Most building codes require roof vents to expel moisture that could cause insulation or other building materials to deteriorate during winter. In summer, ventilation may reduce roof temperatures, thus lengthening a roof’s life.
However, researchers are investigating whether attic ventilation is beneficial for all climates. For years, researchers have believed the cooling benefits of ventilating a well-insulated attic are negligible. Some experts also question whether ventilation effectively removes moisture. Until the research results are available andaccepted, builders should follow local code requirements, which usually dictate attic ventilation.
A combination of continuous ridge vent along the peak of the roof and continuous soffit vents at the eaves provides the most effective ventilation. A rule of thumb is to use 1 sq. ft. of net vent opening for every 150sq.ft. of insulated ceiling or 1:300 if the insulation has a vapor barrier. Vent area should be divided equally between the ridge and soffits.

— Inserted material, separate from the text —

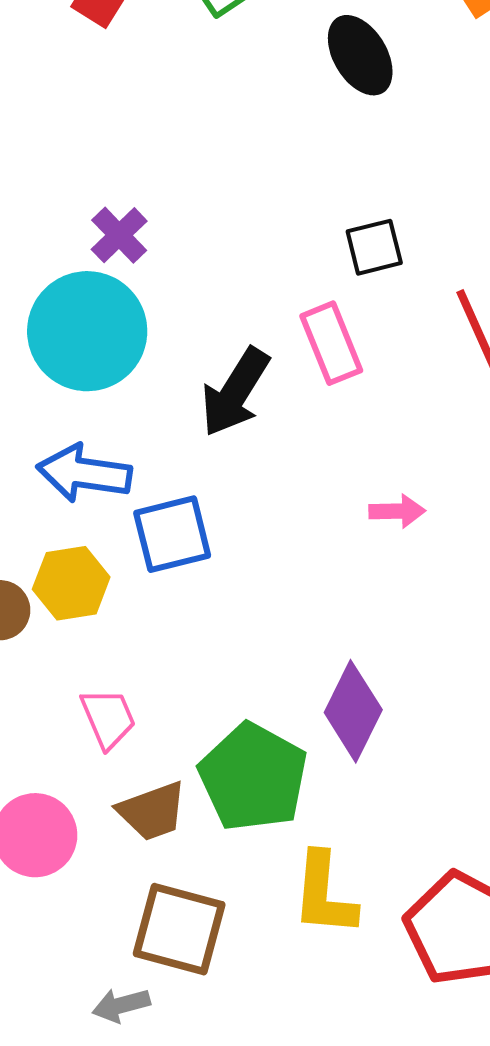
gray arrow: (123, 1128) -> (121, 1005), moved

Cap vents and gable vents can supplement a roof design that has insufficient ridge vent area. Turbine vents can also be used, although they require annual maintenance. Electrically powered roof ventilators are not recommended because they consume more energy than they save. Powered vents can also remove conditioned air from a home through ceiling leaks and bypasses, pull pollutants from the crawlspace into a home, and cause exhaust gases from fireplaces and combustion appliances to enter a home.